▶ [Problem details]: Count each line below that has "intl" anywhere in it. Answer with the total alone.

▶ [Dataset excerpts]:

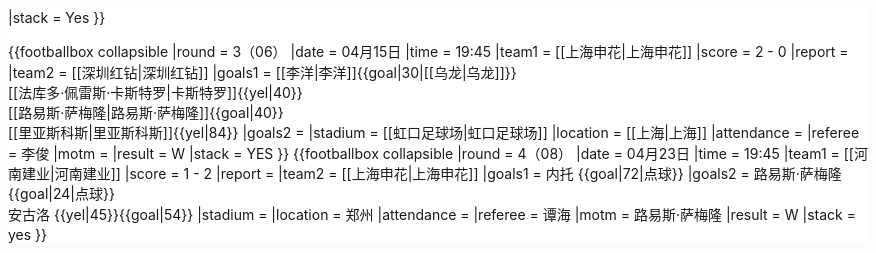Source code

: |stack      = Yes
}}

{{footballbox collapsible
|round      = 3（06）
|date       = 04月15日
|time       = 19:45
|team1      =  [[上海申花|上海申花]] 
|score      = 2 - 0
|report     = 
|team2      = [[深圳红钻|深圳红钻]]
|goals1     = [[李洋|李洋]]{{goal|30|[[乌龙|乌龙]]}}<br>[[法库多·佩雷斯·卡斯特罗|卡斯特罗]]{{yel|40}}<br>[[路易斯·萨梅隆|路易斯·萨梅隆]]{{goal|40}}<br>[[里亚斯科斯|里亚斯科斯]]{{yel|84}}
|goals2     = 
|stadium    = [[虹口足球场|虹口足球场]]
|location  = [[上海|上海]]
|attendance = 
|referee    = 李俊
|motm =
|result     = W
|stack      = YES
}}
{{footballbox collapsible
|round      = 4（08）
|date       = 04月23日
|time       = 19:45
|team1      =  [[河南建业|河南建业]]
|score      = 1 - 2
|report     = 
|team2      =  [[上海申花|上海申花]] 
|goals1     = 内托 {{goal|72|点球}}
|goals2     = 路易斯·萨梅隆{{goal|24|点球}}<br> 安古洛 {{yel|45}}{{goal|54}} 
|stadium    = 
|location  = 郑州
|attendance = 
|referee    = 谭海
|motm = 路易斯·萨梅隆
|result     = W
|stack      = yes
}}
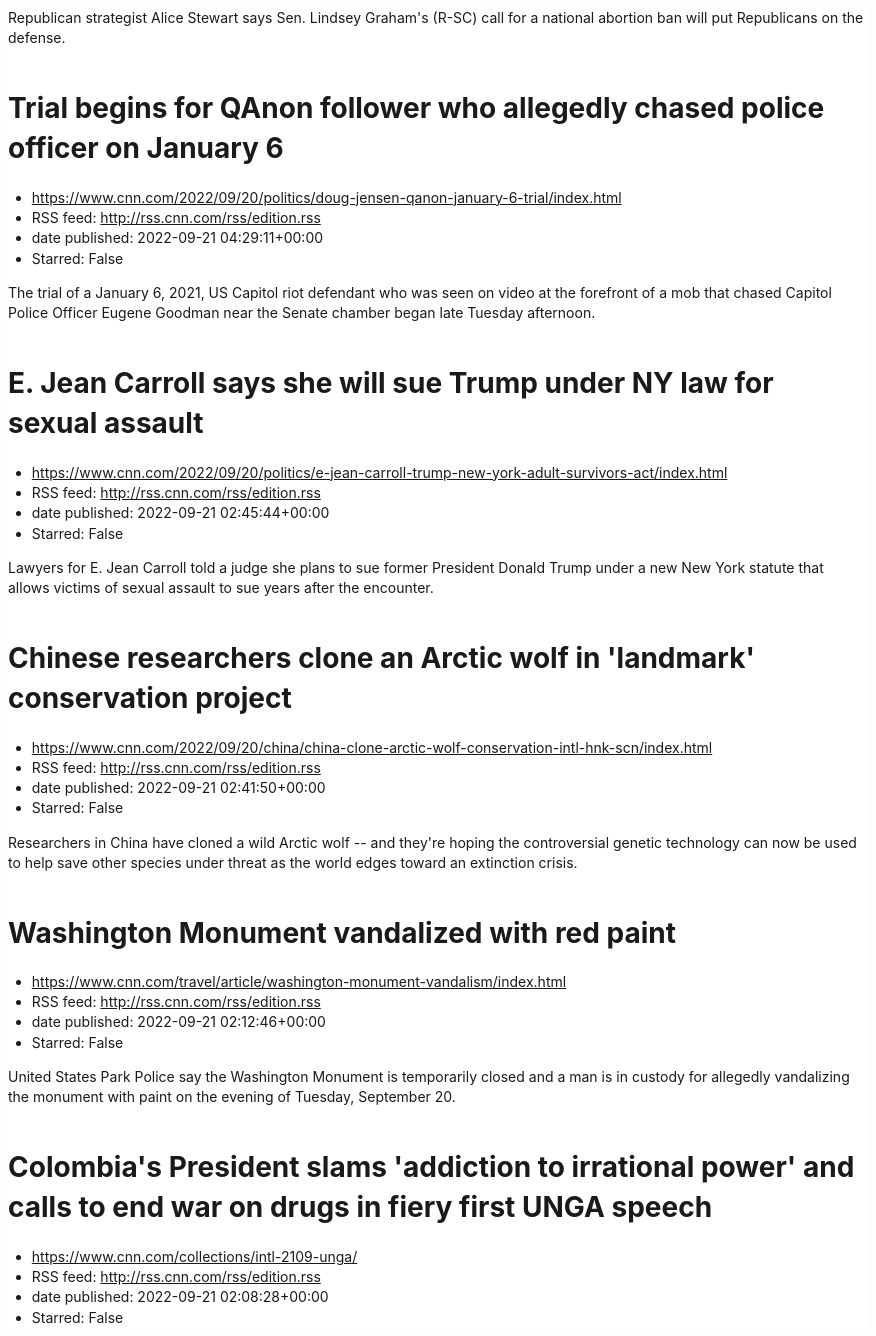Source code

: Republican strategist Alice Stewart says Sen. Lindsey Graham's (R-SC) call for a national abortion ban will put Republicans on the defense.

# Trial begins for QAnon follower who allegedly chased police officer on January 6
 - https://www.cnn.com/2022/09/20/politics/doug-jensen-qanon-january-6-trial/index.html
 - RSS feed: http://rss.cnn.com/rss/edition.rss
 - date published: 2022-09-21 04:29:11+00:00
 - Starred: False

The trial of a January 6, 2021, US Capitol riot defendant who was seen on video at the forefront of a mob that chased Capitol Police Officer Eugene Goodman near the Senate chamber began late Tuesday afternoon.

# E. Jean Carroll says she will sue Trump under NY law for sexual assault
 - https://www.cnn.com/2022/09/20/politics/e-jean-carroll-trump-new-york-adult-survivors-act/index.html
 - RSS feed: http://rss.cnn.com/rss/edition.rss
 - date published: 2022-09-21 02:45:44+00:00
 - Starred: False

Lawyers for E. Jean Carroll told a judge she plans to sue former President Donald Trump under a new New York statute that allows victims of sexual assault to sue years after the encounter.

# Chinese researchers clone an Arctic wolf in 'landmark' conservation project
 - https://www.cnn.com/2022/09/20/china/china-clone-arctic-wolf-conservation-intl-hnk-scn/index.html
 - RSS feed: http://rss.cnn.com/rss/edition.rss
 - date published: 2022-09-21 02:41:50+00:00
 - Starred: False

Researchers in China have cloned a wild Arctic wolf -- and they're hoping the controversial genetic technology can now be used to help save other species under threat as the world edges toward an extinction crisis.

# Washington Monument vandalized with red paint
 - https://www.cnn.com/travel/article/washington-monument-vandalism/index.html
 - RSS feed: http://rss.cnn.com/rss/edition.rss
 - date published: 2022-09-21 02:12:46+00:00
 - Starred: False

United States Park Police say the Washington Monument is temporarily closed and a man is in custody for allegedly vandalizing the monument with paint on the evening of Tuesday, September 20.

# Colombia's President slams 'addiction to irrational power' and calls to end war on drugs in fiery first UNGA speech
 - https://www.cnn.com/collections/intl-2109-unga/
 - RSS feed: http://rss.cnn.com/rss/edition.rss
 - date published: 2022-09-21 02:08:28+00:00
 - Starred: False

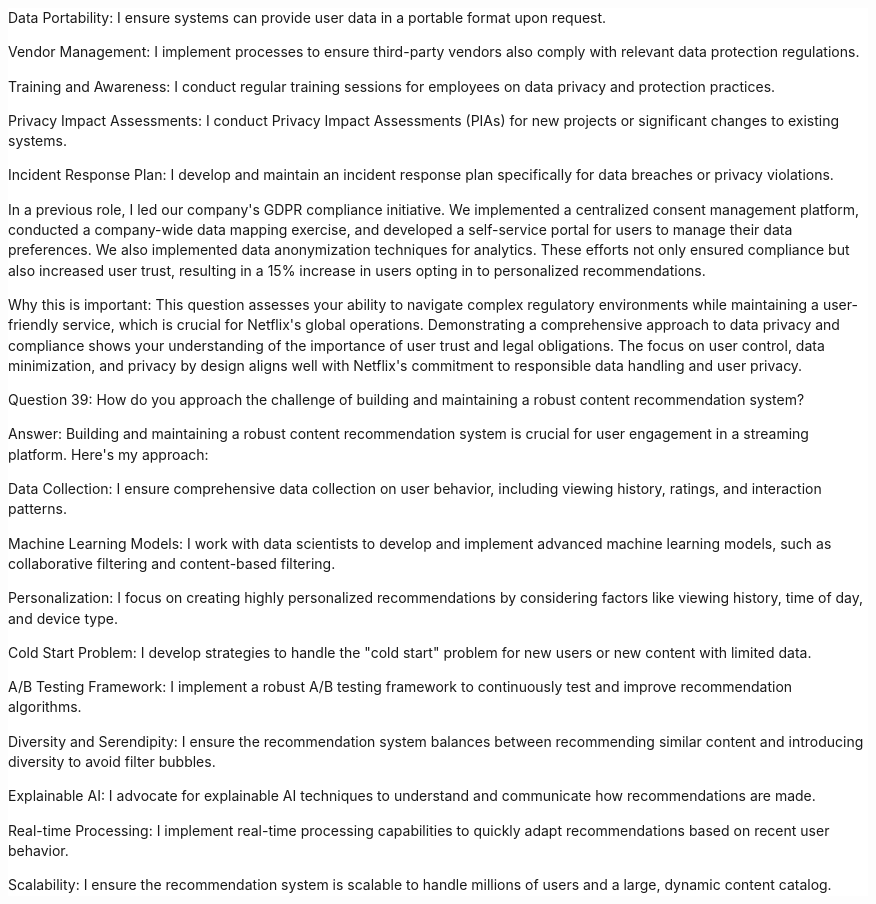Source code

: Data Portability: I ensure systems can provide user data in a portable format upon request.

Vendor Management: I implement processes to ensure third-party vendors also comply with relevant data protection regulations.

Training and Awareness: I conduct regular training sessions for employees on data privacy and protection practices.

Privacy Impact Assessments: I conduct Privacy Impact Assessments (PIAs) for new projects or significant changes to existing systems.

Incident Response Plan: I develop and maintain an incident response plan specifically for data breaches or privacy violations.

In a previous role, I led our company's GDPR compliance initiative. We implemented a centralized consent management platform, conducted a company-wide data mapping exercise, and developed a self-service portal for users to manage their data preferences. We also implemented data anonymization techniques for analytics. These efforts not only ensured compliance but also increased user trust, resulting in a 15% increase in users opting in to personalized recommendations.

Why this is important: This question assesses your ability to navigate complex regulatory environments while maintaining a user-friendly service, which is crucial for Netflix's global operations. Demonstrating a comprehensive approach to data privacy and compliance shows your understanding of the importance of user trust and legal obligations. The focus on user control, data minimization, and privacy by design aligns well with Netflix's commitment to responsible data handling and user privacy.

Question 39: How do you approach the challenge of building and maintaining a robust content recommendation system?

Answer: Building and maintaining a robust content recommendation system is crucial for user engagement in a streaming platform. Here's my approach:

Data Collection: I ensure comprehensive data collection on user behavior, including viewing history, ratings, and interaction patterns.

Machine Learning Models: I work with data scientists to develop and implement advanced machine learning models, such as collaborative filtering and content-based filtering.

Personalization: I focus on creating highly personalized recommendations by considering factors like viewing history, time of day, and device type.

Cold Start Problem: I develop strategies to handle the "cold start" problem for new users or new content with limited data.

A/B Testing Framework: I implement a robust A/B testing framework to continuously test and improve recommendation algorithms.

Diversity and Serendipity: I ensure the recommendation system balances between recommending similar content and introducing diversity to avoid filter bubbles.

Explainable AI: I advocate for explainable AI techniques to understand and communicate how recommendations are made.

Real-time Processing: I implement real-time processing capabilities to quickly adapt recommendations based on recent user behavior.

Scalability: I ensure the recommendation system is scalable to handle millions of users and a large, dynamic content catalog.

▶ [Your solution]: 2